Mechanistic insights for efficient inactivation of antibiotic resistance genes: a synergistic interfacial adsorption and photocatalytic-oxidation process

Abstract

Advanced oxidation processes (AOPs) have been applied to address multiple environmental concerns including antibiotic resistance genes (ARGs). ARGs have shown an increasing threat to human health, and they are either harbored by antibiotic-resistant bacteria (ARB) or free in the environment. However, the control of ARGs has been substantially limited by their low concentration and the limited knowledge about their interfacial behavior. Herein, a novel AOP catalyst, Ag/TiO2/graphene oxide (GO), combined with a polyvinylidene fluoride (PVDF) ultrafiltration membrane was designed with a synergistic interfacial adsorption and oxidation function to inactivate ARGs with high efficiency in both model solutions and in secondary wastewater effluent, especially when the residue concentration was low. Further analysis showed that the mineralization of bases and phosphodiesters mainly caused the inactivation of ARGs. Moreover, the interfacial adsorption and oxidation processes of ARGs were studied at the molecular level. The results showed that GO was rich in sp2 backbones and functional oxygen groups, which efficiently captured and enriched the ARGs via π-π interactions and hydrogen bonds.
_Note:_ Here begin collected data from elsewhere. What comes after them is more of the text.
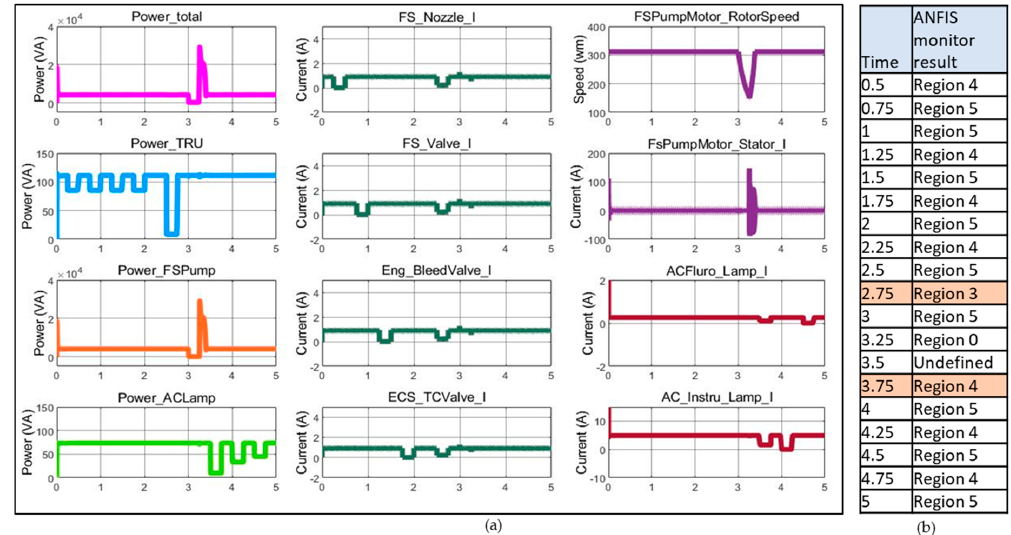
Figure 10. Faulty scenario using the crisp boundary approach. ( a ) EPS performance in faulty scenarios. ( b ) The corresponding results generated by ANFIS monitor using Method 1 approach.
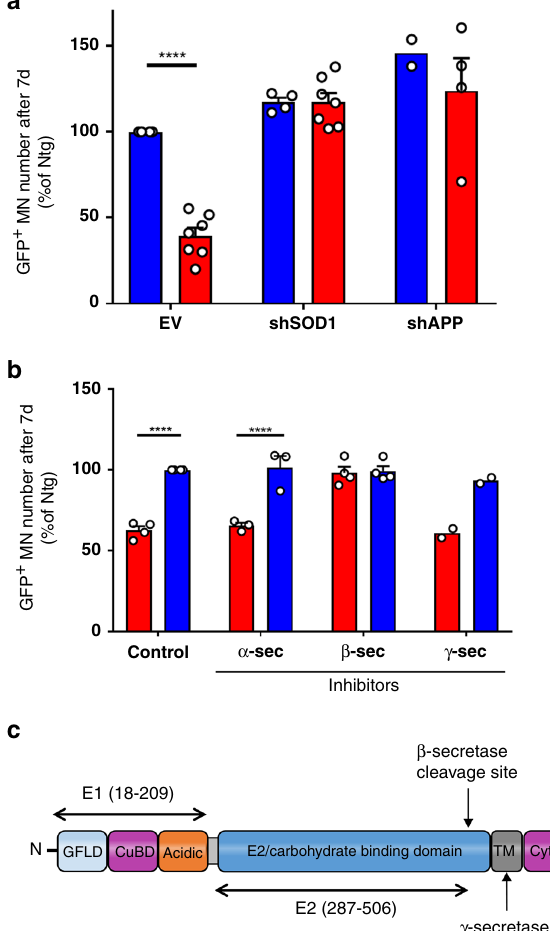
Fig. 3 mutSOD1 astrocytes release β -secretase sensitive N-APP fragments that cause toxicity in ALS in vitro models. a NTg (blue) or mutSOD1 (red) astrocytes infected with empty vector (EV) ( n = 4 NTg and n = 7 mutSOD1), sh-SOD1 ( n = 4 NTg and n = 7 mutSOD1) or sh- APP ( n = 2 NTg and n = 4 mutSOD1) selected with puromycin for 4.5 days, replaced with regular astrocyte media and then were co- cultured with mouse ES-MNs expressing EGFP under the control of the MN-speci fi c Hb9 promoter. Viability was measured at 7 DIV. MNs were counted using Metamorph software. Data for EV and sh-SOD1 are means ± SEM of independent experiments ( n ) and were analyzed by a two-way ANOVA (Interaction F (2,22) = 7.824; P = 0.0027) followed by a Sidak post hoc test: **** P ≤ 0.0001 EV NTg vs mutSOD1 (CI: 32.34 – 88.86%; d = 7.29). Data for sh-APP in NTg ( n = 2) are means only and were not analyzed by statistics. b Inhibitors of α -secretase ( n = 3), β -secretase ( n = 4), γ -secretase ( n = 2), or vehicle control ( n = 4) were applied twice (1 DIV and 4 DIV) at 5 μ M, 250 nM, and 500 nM, respectively to primary MN and GFP + MNs were counted on DIV 7.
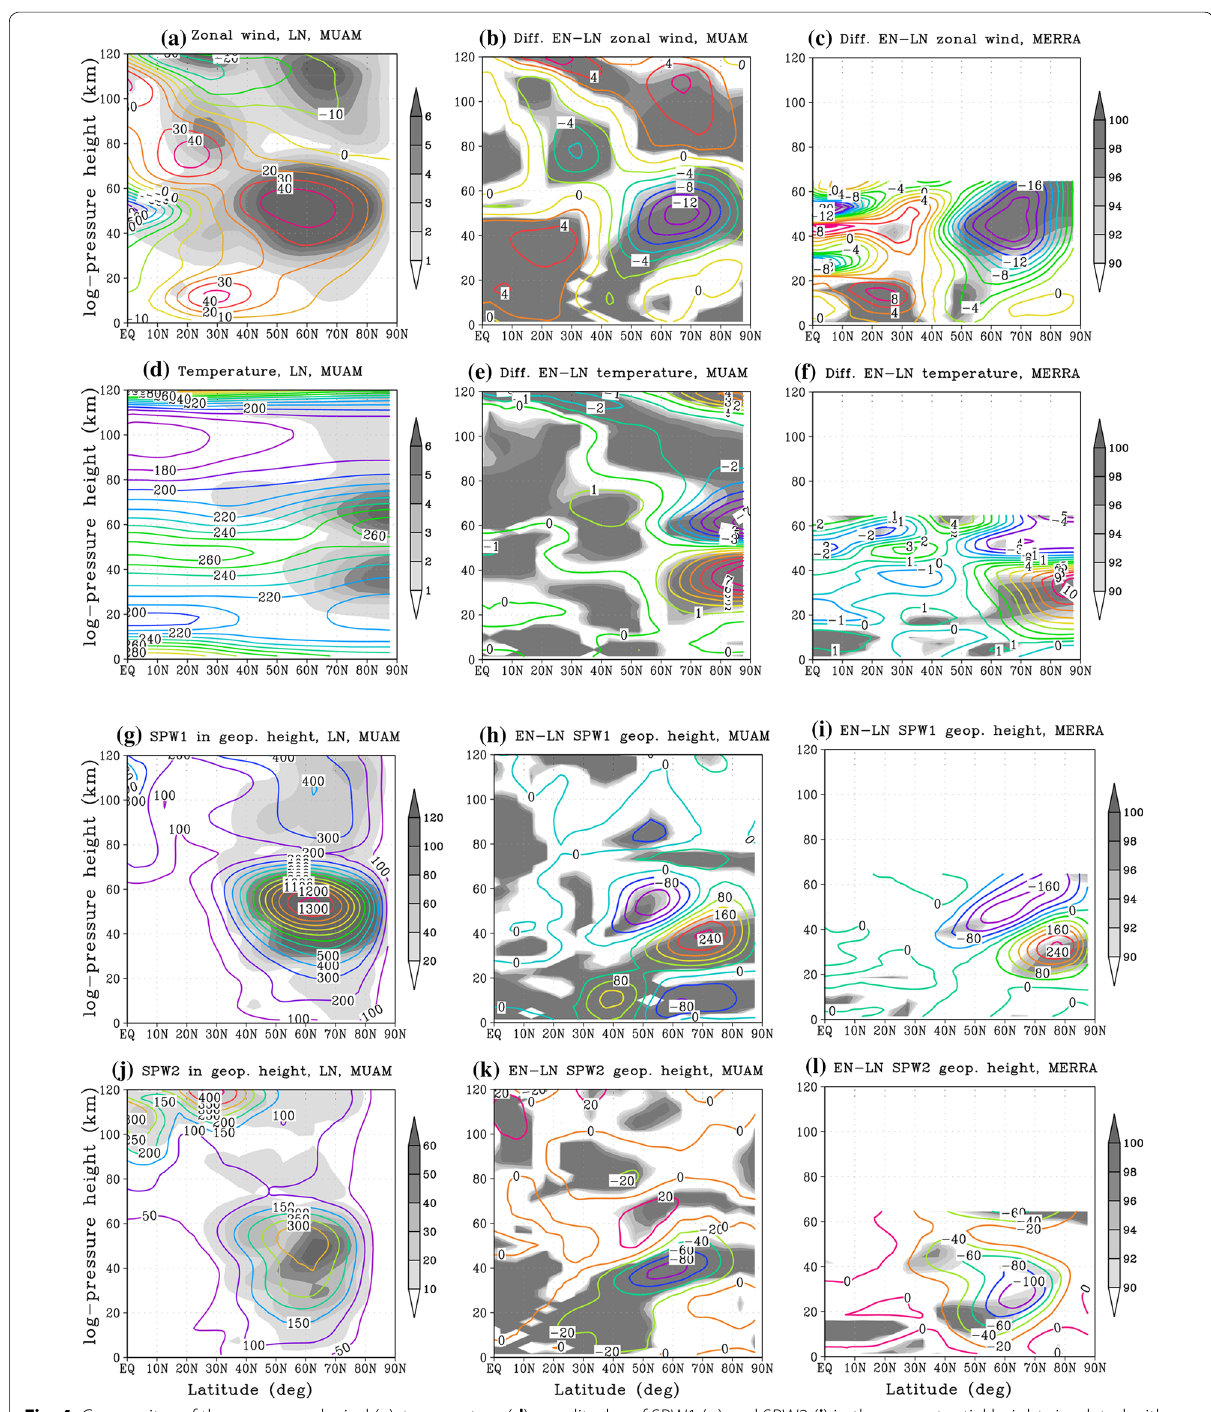
Fig. 4 Composites of the mean zonal wind ( a ), temperature ( d ), amplitudes of SPW1 ( g ) and SPW2 ( j ) in the geopotential height simulated with the MUAM under La Niña conditions (color contours). The corresponding differences ( b , e , h , k ) between ensembles with El Niño and La Niña (color contours). The right panels show the same differences but calculated using the MERRA data ( c , f , l , l ). The shaded areas in the left panels indicate the standard deviations obtained during the ensemble averaging. The shaded regions in the middle and right panels denote the statistical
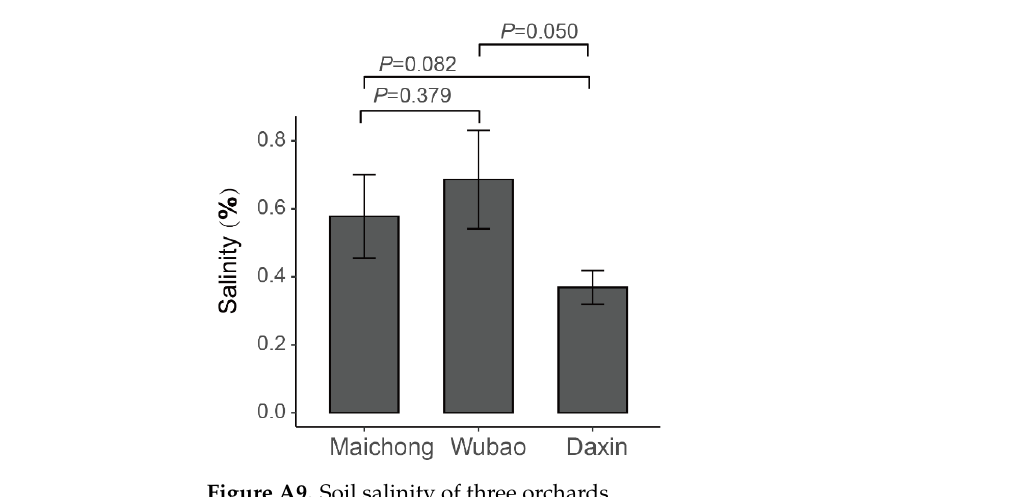
Figure A9. Soil salinity of three orchards.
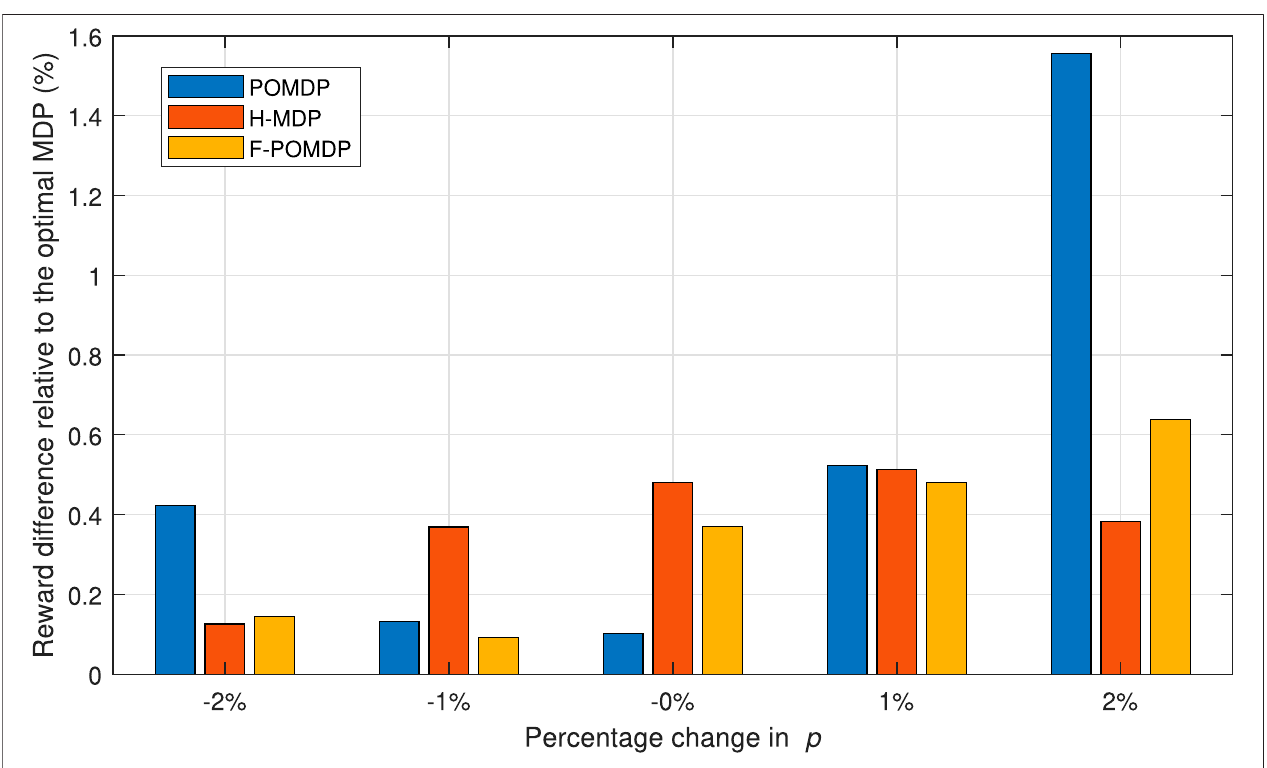
FIGURE 11 | System rewards with regard to the optimal MDP policy of full observability when having an error in estimating the p and r values, for the case of η (cid:2) 0.07.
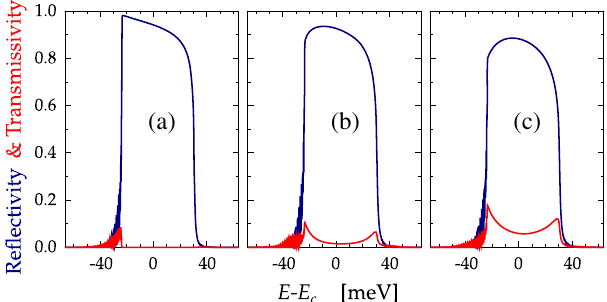
FIG. 2. Spectral reflection profiles (blue) of the four-crystal perfectly aligned empty cavity (see Fig. 1) as a result of four successive (400) Bragg reflections of x-rays from diamond crystals B → C → D → A. The transmission profile through crystal A is shown in red. Crystals B, C, and D have a thickness of 300 μ m, while crystal A ’ s thickness is (a) 300 μ m, (b) 20 μ m, and (c) 15 μ m, respectively. Photon energy E angular spread (FWHM) of x-rays — 2 . 5 μ rad, Bragg ’ s angle θ ¼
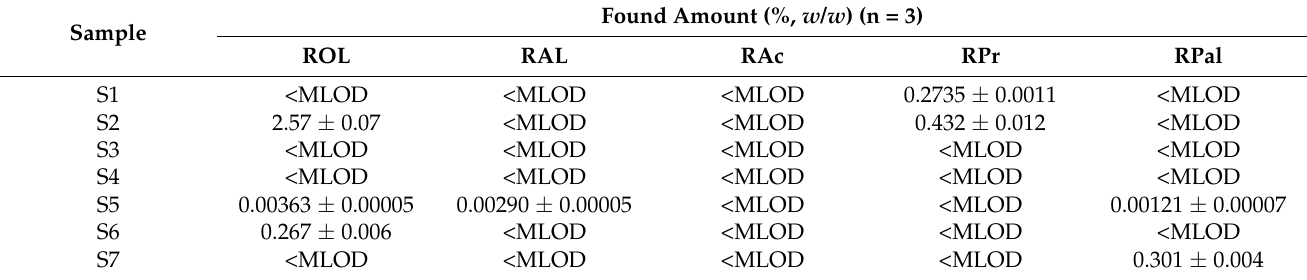
Table 5. Retinoids content in seven commercial cosmetics applying the proposed method.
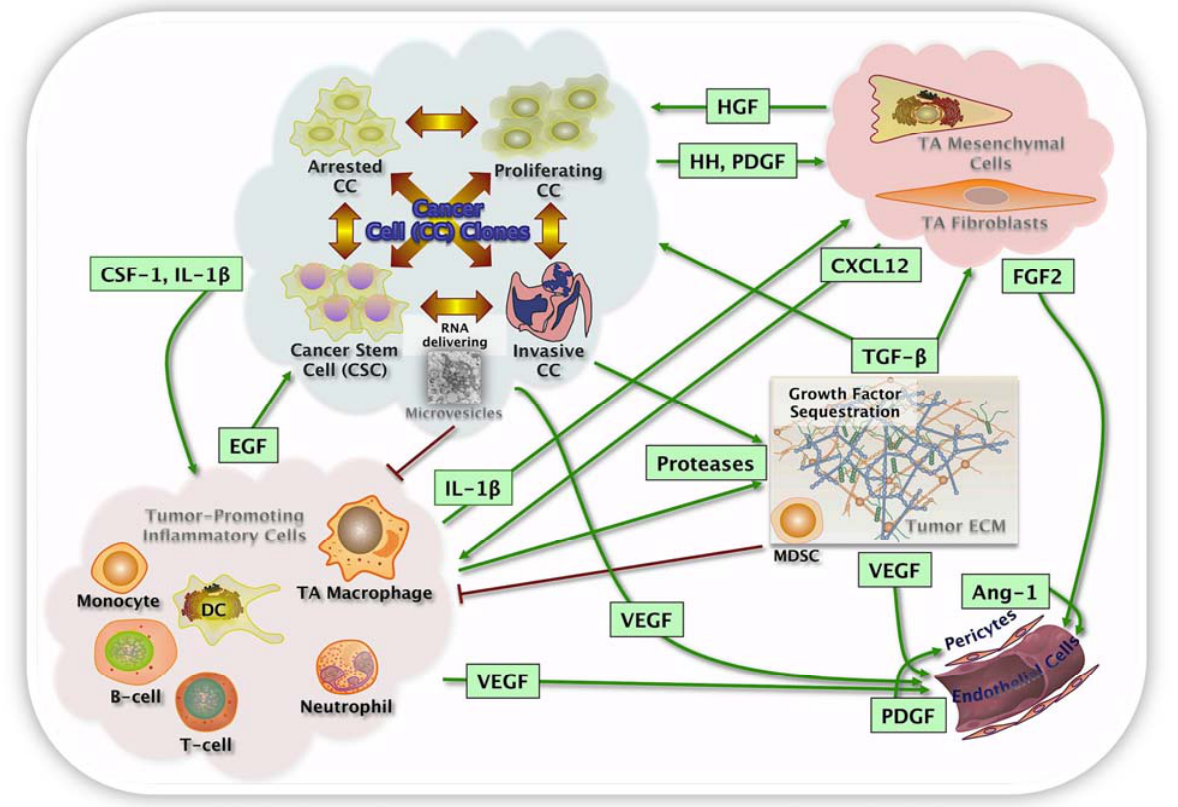
Figure 2. Heterotypic cell biology of tumors and microenvironment. Distinct cell types constitute most solid tumors for both tumor parenchyma and stroma that collectively enable tumor growth and progression. Cancer cells (CC) comprise clones with differential capabilities for kinetics (proliferating and arrested CC), invasiveness (invasive CC) and stemness features (cancer stem cells, CSC). Tumor stroma includes tumor associated mesenchymal cells and fibroblasts, tumor-promoting inflammatory cells, marrow-derived suppressor cells (MDSC) and the vascular component (endothelial cells and pericytes). The multiple stromal cell types create a succession of tumor microenvironments that change as tumors invade normal tissue and thereafter seed and colonize distant tissues. The abundance, histologic organization, and phenotypic characteristics of the stromal cell types, as well as of the extracellular matrix (ECM), evolve during progression, thereby enabling primary, invasive, and then metastatic growth. The assembly and collective contributions of the assorted cell types constituting the tumor microenvironment are orchestrated and maintained by reciprocal heterotypic signaling interactions, of which only a few are illustrated. The signaling depicted within the tumor microenvironment is not static but instead changes during tumor progression as a result of reciprocal signaling interactions between cancer cells and stromal cells that convey the increasingly aggressive phenotypes that underlie growth, dormancy, invasion, and metastatic dissemination. Importantly, the predisposition to spawn metastatic lesions can begin early, being influenced by the differentiation program of the normal cell-of-origin or by initiating oncogenic lesions. Cancer stem cells may be variably involved in some or all of the different stages of primary tumorigenesis and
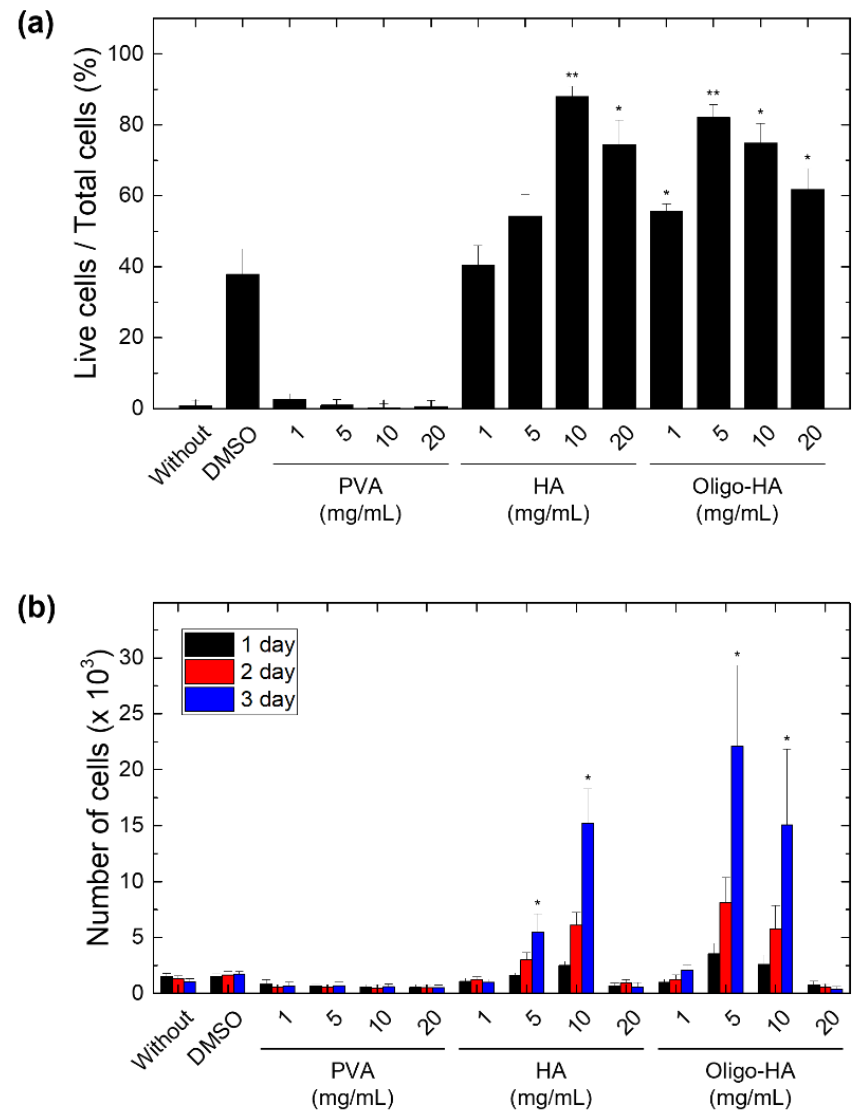
Figure 1. Effect of polymeric supplements on cell cryopreservation. ( a ) The bar graph shows the ratio of living cells per total cells. Polyvinyl alcohol (PVA) and hyaluronic acids (HA) with different concentrations were supplemented to dimethyl sulfoxide (DMSO) cryopreservation media. Dulbecco’s modified Eagle’s medium (DMEM) media without DMSO (without group) was used as a control. ( b ) The graph shows cell proliferation for 3 d after cell thawing. The data represent the mean ± S.D. * p < 0.05 and ** p < 0.01 vs. DMSO. (n = 5)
Therefore, the photogenerated active oxygen species attack the ARGs by partially overcoming the kinetic problems in this process. The Ag/TiO2/GO catalyst was further combined with a PVDF membrane to test its potential in wastewater treatment applications. This work offers an efficient method and a corresponding material for the inactivation and mineralization of intra/extracellular ARGs. Moreover, the molecular-level understanding of ARG behaviors on a solid–liquid interface will inspire further control strategies of ARGs in the future.